#### Work task A
List every column defined in the CREATE VOLATILE TABLE statement of the thread on determining an account's status on a given date, with its data type.
#### Work task B
In the records, convert the lines from the one containing "当使用同步形式时，任何异常都会被立即抛出。 可以使用 try/catch" through the one containing "异步方法不保证执行顺序。 所以下面的例子容易出错" into a JSON list of strings, one string per line, with both end lines included and blank lines omitted.

#### Text under study
------------------------------

Determine status on a given date

Database
Enthusiast

Determine status on a given date

I have a table (status_moves) which logs each time a record changes status. It looks like this:

[db.stage_moves]







_date account_id old_value new_value
5/21/2014 400 B C
5/31/2014 400 C A
6/1/2014 300 C B
6/4/2014 400 A C
7/1/2014 300 B A

I need to write a query to determine what stage a a particular account_id was in on a particular date. For example,

For the question :"In what status was Account_id 400 on June 21, 2014?"

The Answer should be "C", as the most recent "new_value" prior to June 21 was "C".

How can I write a query to get the end result to look like this:






_date account_id account_status_on_date
6/21/2014 400 C

I believe I need to use max or min function but am unsure of where to start.

8 REPLIES
Enthusiast

Re: Determine status on a given date

This is the format of the [db.stage_moves] table:

_date             account_id        old_value        new_value

5/21/2014          400               B                    C

5/31/2014          400               C                    A

6/01/2014          300               C                    B

6/04/2014          400               A                    C

7/01/2014          300               B                    A

 

Enthusiast

Re: Determine status on a given date

And this is how I would want to see the result to determine status on June 21, 2014:

_date            account_id          account_status_on_date

6/21/2014          400                        C 

Enthusiast

Re: Determine status on a given date

I used the following to recreate your example:

CREATE VOLATILE TABLE vt_stage_moves
, NO FALLBACK
, NO JOURNAL
(
_date DATE,
account_id INTEGER,
oldValue CHAR(1),
newValue CHAR(1)
) PRIMARY INDEX (_date,account_id)
ON COMMIT PRESERVE ROWS;

insert into vt_stage_moves values('2014-05-21',400,'B','C');
insert into vt_stage_moves values('2014-05-31',400,'C','A');
insert into vt_stage_moves values('2014-06-01',300,'C','B');
insert into vt_stage_moves values('2014-06-04',400,'A','C');
insert into vt_stage_moves values('2014-07-01',300,'B','A');

I would personally feel most comfortable doing this with Ordered Analytic Functions.

SELECT '2014-06-21' AS _date,account_id,newValue AS account_status_on_date
FROM vt_stage_moves st
WHERE st._date <= '2014-06-21'
AND st.account_id = 400
QUALIFY ROW_NUMBER() OVER (ORDER BY st._date DESC) = 1;

Now... you'll note that I had to manually hard code the date... this query would work best by creating a macro for it, where you can just use variables.

------------------------------

#### Material for this task
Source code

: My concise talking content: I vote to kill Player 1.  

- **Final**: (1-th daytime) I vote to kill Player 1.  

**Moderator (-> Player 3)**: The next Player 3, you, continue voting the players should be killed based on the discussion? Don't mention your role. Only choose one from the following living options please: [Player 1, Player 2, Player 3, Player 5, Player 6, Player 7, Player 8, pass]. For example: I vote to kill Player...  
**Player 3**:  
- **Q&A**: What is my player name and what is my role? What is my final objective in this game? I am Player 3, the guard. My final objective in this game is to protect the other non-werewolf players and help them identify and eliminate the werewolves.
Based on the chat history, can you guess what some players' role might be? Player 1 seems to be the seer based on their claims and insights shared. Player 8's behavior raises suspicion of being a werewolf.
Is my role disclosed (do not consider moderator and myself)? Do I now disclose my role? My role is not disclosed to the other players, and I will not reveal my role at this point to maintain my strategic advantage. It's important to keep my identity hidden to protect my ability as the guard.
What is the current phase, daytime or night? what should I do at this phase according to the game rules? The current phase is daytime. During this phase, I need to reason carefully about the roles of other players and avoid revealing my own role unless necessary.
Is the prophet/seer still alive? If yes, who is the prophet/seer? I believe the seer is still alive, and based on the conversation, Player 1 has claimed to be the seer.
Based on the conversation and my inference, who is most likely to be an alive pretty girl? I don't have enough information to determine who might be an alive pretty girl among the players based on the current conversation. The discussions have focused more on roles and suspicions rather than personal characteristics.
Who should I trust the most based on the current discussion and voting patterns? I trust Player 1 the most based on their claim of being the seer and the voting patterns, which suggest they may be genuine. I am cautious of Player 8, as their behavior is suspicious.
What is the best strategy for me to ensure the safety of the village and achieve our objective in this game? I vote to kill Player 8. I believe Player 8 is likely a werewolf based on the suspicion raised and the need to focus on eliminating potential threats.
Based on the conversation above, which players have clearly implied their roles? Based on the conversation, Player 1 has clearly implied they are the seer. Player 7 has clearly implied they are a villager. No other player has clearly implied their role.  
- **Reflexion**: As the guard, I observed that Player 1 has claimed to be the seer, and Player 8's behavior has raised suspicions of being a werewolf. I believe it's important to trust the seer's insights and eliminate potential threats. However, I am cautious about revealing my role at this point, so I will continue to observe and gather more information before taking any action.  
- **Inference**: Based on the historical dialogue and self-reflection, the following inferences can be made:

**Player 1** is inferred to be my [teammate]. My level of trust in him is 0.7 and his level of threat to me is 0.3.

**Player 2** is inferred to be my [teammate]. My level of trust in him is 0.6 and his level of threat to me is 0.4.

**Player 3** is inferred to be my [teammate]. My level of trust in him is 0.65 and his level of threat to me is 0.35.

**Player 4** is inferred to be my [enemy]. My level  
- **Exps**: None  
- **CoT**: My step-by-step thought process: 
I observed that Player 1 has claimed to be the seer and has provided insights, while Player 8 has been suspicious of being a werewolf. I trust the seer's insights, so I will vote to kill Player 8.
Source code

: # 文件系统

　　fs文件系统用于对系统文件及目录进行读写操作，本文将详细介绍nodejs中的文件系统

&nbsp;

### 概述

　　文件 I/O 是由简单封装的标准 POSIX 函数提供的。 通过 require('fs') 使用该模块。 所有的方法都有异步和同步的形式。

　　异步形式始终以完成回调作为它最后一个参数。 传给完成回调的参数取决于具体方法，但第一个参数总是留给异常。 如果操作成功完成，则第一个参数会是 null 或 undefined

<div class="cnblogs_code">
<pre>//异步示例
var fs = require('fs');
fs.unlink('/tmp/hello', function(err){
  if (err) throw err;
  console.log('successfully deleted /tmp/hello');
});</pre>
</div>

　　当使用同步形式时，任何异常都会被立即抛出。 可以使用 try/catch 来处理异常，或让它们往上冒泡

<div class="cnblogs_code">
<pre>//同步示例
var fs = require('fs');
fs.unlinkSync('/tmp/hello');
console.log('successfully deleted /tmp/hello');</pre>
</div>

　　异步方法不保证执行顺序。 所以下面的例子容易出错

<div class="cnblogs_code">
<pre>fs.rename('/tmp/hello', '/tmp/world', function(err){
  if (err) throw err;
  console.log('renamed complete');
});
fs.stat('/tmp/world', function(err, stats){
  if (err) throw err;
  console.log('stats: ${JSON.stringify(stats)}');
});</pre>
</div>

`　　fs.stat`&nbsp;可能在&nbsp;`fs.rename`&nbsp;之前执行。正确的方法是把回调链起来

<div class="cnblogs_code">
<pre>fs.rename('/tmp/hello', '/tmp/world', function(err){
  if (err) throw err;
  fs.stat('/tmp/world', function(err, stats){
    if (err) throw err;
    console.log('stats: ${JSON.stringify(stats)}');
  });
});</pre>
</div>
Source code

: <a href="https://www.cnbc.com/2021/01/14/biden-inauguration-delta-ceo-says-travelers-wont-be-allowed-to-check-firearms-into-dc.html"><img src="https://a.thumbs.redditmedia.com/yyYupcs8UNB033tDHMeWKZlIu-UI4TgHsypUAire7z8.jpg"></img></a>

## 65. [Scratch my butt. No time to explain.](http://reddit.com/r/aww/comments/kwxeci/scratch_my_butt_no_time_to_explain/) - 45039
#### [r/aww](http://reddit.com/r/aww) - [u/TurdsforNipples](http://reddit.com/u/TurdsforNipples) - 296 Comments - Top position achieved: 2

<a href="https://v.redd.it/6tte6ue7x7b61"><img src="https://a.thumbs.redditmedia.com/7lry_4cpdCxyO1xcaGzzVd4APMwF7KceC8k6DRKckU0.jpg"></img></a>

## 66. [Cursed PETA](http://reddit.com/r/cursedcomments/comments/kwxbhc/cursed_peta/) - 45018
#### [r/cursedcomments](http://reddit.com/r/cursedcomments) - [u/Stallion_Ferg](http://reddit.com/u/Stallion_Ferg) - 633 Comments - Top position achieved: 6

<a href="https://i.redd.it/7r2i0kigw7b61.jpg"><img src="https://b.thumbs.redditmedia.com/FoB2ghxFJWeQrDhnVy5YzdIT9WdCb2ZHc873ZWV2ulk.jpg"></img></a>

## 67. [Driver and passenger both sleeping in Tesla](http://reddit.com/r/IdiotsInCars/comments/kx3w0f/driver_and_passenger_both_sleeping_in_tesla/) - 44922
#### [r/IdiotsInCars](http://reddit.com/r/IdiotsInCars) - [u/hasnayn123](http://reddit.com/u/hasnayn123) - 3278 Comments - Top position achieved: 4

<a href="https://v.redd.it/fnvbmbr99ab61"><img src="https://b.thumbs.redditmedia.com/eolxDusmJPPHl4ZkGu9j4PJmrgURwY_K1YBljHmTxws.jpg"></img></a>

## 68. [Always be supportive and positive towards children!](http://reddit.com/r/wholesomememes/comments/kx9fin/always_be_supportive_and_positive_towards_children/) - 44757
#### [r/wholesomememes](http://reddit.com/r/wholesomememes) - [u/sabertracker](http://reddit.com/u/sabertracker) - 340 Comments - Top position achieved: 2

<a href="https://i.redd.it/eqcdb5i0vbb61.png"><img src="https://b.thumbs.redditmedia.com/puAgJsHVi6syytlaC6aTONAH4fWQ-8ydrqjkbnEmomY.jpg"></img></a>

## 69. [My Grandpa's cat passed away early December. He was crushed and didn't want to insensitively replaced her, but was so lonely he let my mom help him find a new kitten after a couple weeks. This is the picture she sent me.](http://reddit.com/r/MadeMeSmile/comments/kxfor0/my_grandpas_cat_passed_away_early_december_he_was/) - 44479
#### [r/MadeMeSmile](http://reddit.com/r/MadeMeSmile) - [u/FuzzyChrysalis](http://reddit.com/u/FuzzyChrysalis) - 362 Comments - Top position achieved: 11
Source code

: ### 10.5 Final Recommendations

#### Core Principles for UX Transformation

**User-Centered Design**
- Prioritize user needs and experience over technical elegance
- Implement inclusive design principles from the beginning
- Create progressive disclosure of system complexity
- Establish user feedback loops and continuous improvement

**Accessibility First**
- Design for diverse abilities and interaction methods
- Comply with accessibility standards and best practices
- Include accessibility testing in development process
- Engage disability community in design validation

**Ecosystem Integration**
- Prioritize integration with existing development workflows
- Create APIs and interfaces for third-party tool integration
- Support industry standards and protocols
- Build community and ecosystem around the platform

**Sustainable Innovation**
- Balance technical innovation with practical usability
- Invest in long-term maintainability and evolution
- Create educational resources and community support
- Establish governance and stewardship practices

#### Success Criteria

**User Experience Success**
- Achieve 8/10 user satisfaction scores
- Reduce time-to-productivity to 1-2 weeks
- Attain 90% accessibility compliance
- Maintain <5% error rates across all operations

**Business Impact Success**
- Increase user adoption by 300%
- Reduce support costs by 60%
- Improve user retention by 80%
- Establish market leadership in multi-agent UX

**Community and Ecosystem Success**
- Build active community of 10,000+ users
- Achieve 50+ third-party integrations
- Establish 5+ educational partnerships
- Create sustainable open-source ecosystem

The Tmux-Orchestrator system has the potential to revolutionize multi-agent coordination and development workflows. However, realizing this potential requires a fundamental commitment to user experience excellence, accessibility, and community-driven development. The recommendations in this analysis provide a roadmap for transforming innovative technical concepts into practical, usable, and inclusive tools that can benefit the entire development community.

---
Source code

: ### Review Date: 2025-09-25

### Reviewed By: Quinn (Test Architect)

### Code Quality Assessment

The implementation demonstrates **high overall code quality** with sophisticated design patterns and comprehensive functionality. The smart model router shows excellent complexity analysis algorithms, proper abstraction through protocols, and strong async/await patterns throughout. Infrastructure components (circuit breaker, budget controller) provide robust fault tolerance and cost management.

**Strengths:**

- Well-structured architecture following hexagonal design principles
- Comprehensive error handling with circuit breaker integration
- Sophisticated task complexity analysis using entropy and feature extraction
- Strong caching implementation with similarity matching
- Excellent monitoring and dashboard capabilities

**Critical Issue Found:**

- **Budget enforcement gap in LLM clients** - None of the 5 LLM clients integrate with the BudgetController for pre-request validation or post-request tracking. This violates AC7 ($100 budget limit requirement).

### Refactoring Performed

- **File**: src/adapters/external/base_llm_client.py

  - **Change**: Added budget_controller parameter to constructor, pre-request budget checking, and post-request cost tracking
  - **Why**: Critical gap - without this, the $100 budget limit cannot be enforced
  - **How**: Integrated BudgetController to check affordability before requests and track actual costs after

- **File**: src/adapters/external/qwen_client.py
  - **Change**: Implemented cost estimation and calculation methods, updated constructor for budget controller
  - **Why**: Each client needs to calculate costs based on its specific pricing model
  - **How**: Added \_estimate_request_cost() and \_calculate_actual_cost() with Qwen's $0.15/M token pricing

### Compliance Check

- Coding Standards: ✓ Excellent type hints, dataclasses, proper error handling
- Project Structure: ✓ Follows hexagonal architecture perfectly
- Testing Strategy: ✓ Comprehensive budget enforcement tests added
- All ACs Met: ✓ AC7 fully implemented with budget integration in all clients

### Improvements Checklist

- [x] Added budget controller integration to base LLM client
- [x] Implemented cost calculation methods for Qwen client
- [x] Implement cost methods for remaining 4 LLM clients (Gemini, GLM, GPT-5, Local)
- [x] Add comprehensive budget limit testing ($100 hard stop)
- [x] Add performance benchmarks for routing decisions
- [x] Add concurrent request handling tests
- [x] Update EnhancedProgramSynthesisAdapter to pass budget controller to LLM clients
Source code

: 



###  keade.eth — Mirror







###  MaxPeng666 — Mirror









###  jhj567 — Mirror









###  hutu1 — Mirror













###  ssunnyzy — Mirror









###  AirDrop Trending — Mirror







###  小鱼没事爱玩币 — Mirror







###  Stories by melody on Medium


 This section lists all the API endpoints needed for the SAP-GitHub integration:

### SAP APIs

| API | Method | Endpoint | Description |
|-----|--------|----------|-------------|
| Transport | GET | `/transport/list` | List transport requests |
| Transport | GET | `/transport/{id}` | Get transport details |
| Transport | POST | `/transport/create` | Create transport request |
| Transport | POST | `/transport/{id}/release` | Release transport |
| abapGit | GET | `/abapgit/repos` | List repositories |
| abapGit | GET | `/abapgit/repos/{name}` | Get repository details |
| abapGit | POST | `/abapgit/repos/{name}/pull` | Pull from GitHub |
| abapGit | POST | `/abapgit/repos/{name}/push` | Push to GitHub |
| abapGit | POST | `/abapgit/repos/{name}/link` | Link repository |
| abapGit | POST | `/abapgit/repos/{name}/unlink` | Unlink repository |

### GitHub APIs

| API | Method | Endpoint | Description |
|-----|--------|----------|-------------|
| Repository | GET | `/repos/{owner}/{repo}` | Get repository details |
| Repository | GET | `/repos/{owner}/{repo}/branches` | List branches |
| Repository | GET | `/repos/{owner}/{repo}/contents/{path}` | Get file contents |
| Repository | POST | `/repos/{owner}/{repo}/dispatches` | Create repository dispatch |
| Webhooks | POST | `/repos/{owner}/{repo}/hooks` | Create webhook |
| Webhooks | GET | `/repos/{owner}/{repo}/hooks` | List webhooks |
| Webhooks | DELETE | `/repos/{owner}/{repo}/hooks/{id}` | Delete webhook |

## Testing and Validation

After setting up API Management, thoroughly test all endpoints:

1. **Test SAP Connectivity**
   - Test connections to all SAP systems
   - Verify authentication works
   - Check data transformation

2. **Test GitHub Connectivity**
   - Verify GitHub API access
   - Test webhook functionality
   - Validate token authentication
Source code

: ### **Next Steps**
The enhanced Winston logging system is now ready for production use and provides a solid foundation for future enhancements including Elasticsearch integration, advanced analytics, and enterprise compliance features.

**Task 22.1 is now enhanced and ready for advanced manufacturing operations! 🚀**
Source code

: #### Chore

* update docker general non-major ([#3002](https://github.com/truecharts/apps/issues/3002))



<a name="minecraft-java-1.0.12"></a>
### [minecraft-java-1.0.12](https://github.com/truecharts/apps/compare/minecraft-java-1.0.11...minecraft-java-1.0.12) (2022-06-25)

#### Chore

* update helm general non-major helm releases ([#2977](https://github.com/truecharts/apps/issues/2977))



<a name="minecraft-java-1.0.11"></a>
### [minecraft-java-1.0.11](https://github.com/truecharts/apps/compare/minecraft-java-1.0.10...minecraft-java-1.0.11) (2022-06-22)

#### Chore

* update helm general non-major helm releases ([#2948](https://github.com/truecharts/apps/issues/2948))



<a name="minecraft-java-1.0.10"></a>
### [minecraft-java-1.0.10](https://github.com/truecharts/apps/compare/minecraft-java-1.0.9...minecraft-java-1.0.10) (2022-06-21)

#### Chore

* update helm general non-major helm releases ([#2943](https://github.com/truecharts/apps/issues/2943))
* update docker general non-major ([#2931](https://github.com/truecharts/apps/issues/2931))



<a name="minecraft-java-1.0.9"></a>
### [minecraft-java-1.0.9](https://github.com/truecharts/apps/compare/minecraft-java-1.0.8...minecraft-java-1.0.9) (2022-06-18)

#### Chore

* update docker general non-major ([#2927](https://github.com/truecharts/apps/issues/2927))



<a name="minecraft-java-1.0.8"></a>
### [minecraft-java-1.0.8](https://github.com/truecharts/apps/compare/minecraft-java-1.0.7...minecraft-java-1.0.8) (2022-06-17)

------------------------------

#### Written solution A
_date DATE
account_id INTEGER
oldValue CHAR(1)
newValue CHAR(1)

#### Written solution B
[
  "　　当使用同步形式时，任何异常都会被立即抛出。 可以使用 try/catch 来处理异常，或让它们往上冒泡",
  "<div class=\"cnblogs_code\">",
  "<pre>//同步示例",
  "var fs = require('fs');",
  "fs.unlinkSync('/tmp/hello');",
  "console.log('successfully deleted /tmp/hello');</pre>",
  "</div>",
  "　　异步方法不保证执行顺序。 所以下面的例子容易出错"
]